0
votes

We are building a stream processing pipeline to process/ingest Kafka messages. And we are using Flink v1.12.2. While defining a source watermark strategy, in the official documentation, I came across two out-of-the-box watermark strategies; forBoundedOutOfOrderness and forMonotonousTimestamps. I did go through javadoc, but did not fully understand when and why you should use one strategy over the other. Timestamps are based on event-time. Thanks.

1

1 Answers

1
votes

You should use forMonotonousTimestamps if the timestamps are never out-of-order, or if you are willing for all out-of-order events to be considered late. On the other hand, if out-of-order timestamps are normal for your application, then you should use forBoundedOutOfOrderness.

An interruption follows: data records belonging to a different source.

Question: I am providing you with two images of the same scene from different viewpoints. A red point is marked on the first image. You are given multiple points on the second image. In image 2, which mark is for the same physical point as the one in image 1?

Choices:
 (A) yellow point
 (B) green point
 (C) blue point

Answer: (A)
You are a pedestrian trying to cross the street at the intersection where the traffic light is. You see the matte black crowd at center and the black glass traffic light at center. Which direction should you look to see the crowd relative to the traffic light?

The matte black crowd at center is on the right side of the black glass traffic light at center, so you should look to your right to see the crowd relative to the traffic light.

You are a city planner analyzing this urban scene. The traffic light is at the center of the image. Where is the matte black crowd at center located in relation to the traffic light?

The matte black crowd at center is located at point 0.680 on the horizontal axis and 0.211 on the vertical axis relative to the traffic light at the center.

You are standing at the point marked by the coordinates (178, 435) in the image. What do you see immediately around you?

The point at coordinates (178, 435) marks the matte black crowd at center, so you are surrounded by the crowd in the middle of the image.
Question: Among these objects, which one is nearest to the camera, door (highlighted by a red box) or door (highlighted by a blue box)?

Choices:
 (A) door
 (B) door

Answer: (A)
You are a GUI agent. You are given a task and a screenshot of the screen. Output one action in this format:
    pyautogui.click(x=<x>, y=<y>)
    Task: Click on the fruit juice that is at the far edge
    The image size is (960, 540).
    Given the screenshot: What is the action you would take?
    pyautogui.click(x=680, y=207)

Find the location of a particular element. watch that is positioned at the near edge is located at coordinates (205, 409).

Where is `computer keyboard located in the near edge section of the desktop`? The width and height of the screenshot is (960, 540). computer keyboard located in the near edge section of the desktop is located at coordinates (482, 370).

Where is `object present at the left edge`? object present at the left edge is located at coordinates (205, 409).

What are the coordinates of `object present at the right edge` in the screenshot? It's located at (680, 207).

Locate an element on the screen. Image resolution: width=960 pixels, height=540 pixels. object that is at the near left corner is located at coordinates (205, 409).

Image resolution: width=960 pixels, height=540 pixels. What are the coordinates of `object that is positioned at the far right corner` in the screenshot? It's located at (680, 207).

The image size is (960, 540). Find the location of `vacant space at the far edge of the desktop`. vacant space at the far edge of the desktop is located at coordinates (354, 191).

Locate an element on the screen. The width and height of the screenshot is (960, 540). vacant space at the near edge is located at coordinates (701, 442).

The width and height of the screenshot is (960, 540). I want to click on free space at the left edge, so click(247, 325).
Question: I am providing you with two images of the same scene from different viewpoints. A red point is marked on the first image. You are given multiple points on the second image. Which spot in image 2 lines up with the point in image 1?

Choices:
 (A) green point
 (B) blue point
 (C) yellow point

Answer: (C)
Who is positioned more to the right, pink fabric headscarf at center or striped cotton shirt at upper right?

With Kafka, if you are having the kafka source operator apply the watermark strategy (recommended), then it will apply the strategy to each partition separately. In that case, each instance of the Kafka source will produce watermarks that are the minimum of the per-partition watermarks (for the partitions handled by that instance). In this case, you can use forMonotonousTimestamps if the timestamps are in-order within each partition (which will be the case, for example, if you consuming from a producer that is using log-append timestamps).

You want to use forMonotonousTimestamps whenever possible, since it minimizes latency and simplifies things.